Most of us don’t like that word: discipline. It conjures up images of stern authority figures and arbitrary restrictions. But self-discipline is a necessary component of everyday life for most of us. We wake up to go to work, whether we want to or not. We force ourselves to eat healthy foods when we really want something deep fried and filled with sugar. We recognize that disciplining ourselves leads to a greater good than momentary enjoyment. If the Torah is meant to be a means for social and personal discipline, what is the greater good at which it aims? It is a twofold aim: to create a society grounded in justice, and to turn the individual into a mensch. Mensch is a Yiddish word which signifies a person with integrity and honor.

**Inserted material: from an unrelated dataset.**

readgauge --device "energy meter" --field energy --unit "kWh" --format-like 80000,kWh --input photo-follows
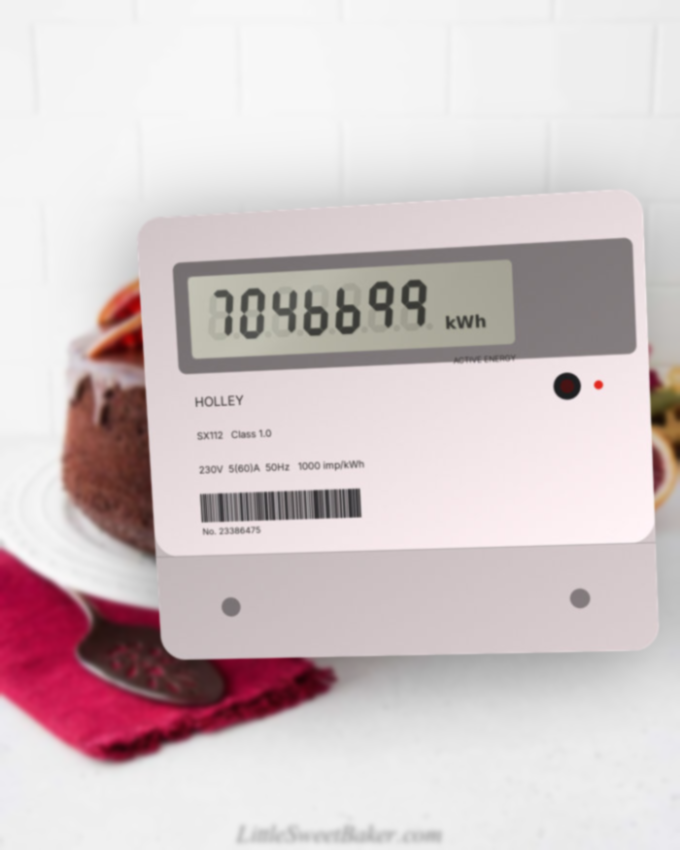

If any of you have, or have tried to, read the Torah, you may be wondering how the Torah could possibly achieve its goal. It’s a notoriously dry collection of books once you get past the halfway mark of Exodus, full of a lot of seemingly arcane, and frankly immoral, laws. While there are the beautiful aphorisms that everyone loves to quote, like “Justice, justice you shall pursue,” and “You shall love your neighbor as yourself,” there are also the awful laws that offend our own sense of morality regarding slavery, genocide, LGBT people, and women. And that’s not to mention the seemingly arbitrary laws about diet and mixing fabrics. How is this supposed to be a guide to justice and becoming a mensch?
The answer lies, of course, in the Jewish tradition of biblical interpretation. Jews have been interpreting their central documents for millennia, and many of the things we find abhorrent, the ancient rabbis struggled with as well. Rabbi Hillel was one of the greatest rabbis in Jewish history and lived just a little before Jesus. There is a story in the Talmud which relates his own approach to Torah interpretation. A gentile came to him and said, “Rabbi, if you can teach me the whole Torah while standing on one foot, I will convert to Judaism.” And Hillel stood on one foot (I like to imagine him putting his finger on his nose) and said, “That which is hateful to you, do not do to another. That is the whole Law; the rest is commentary. Go and study the commentary.” All of the Torah must be interpreted in light of this Golden Rule. Of course in saying this, he wasn’t saying anything substantially different from what you can find in the prophets, like Isaiah 1:17 and Micah 6:8.
Most people like that story because it makes Judaism sound easy. They focus on the Golden Rule part and forget the part where he told him to go and study. But study is central to this project of self-discipline. The Jewish method of study is different from what most of us are used to. When we think of studying, we think of libraries, reading, research, and writing papers. In contrast, Jewish study cannot be done alone. It must be done with a teacher and another student because the Jewish method of study is dependent on discussion and argument. The method of arguing and defending a position against a friendly opponent leads to a greater understanding of the topic at hand. And knowledge of our duties emerges through relationship.
But of course there’s more to Jewish spiritual discipline than study and argument. The spiritual discipline of Judaism is a unified program of study, reflection, and mitzvot, all of which operate in the life of the individual to help him grow into a mensch, and by creating many menschen to create a community grounded in justice. Study helps us to learn through critical examination what our duties are to others. Regular prayer and reflection was instituted by the rabbinic authorities to remind us daily of our values and ideals. And mitzvot, good deeds or commandments, ensure that we act on the objects of our study and meditation. Through this threefold program of self-discipline we can emerge from the oppression of our egocentrism to become the liberated person of integrity and goodness we were meant to be. This is the message of the Exodus story.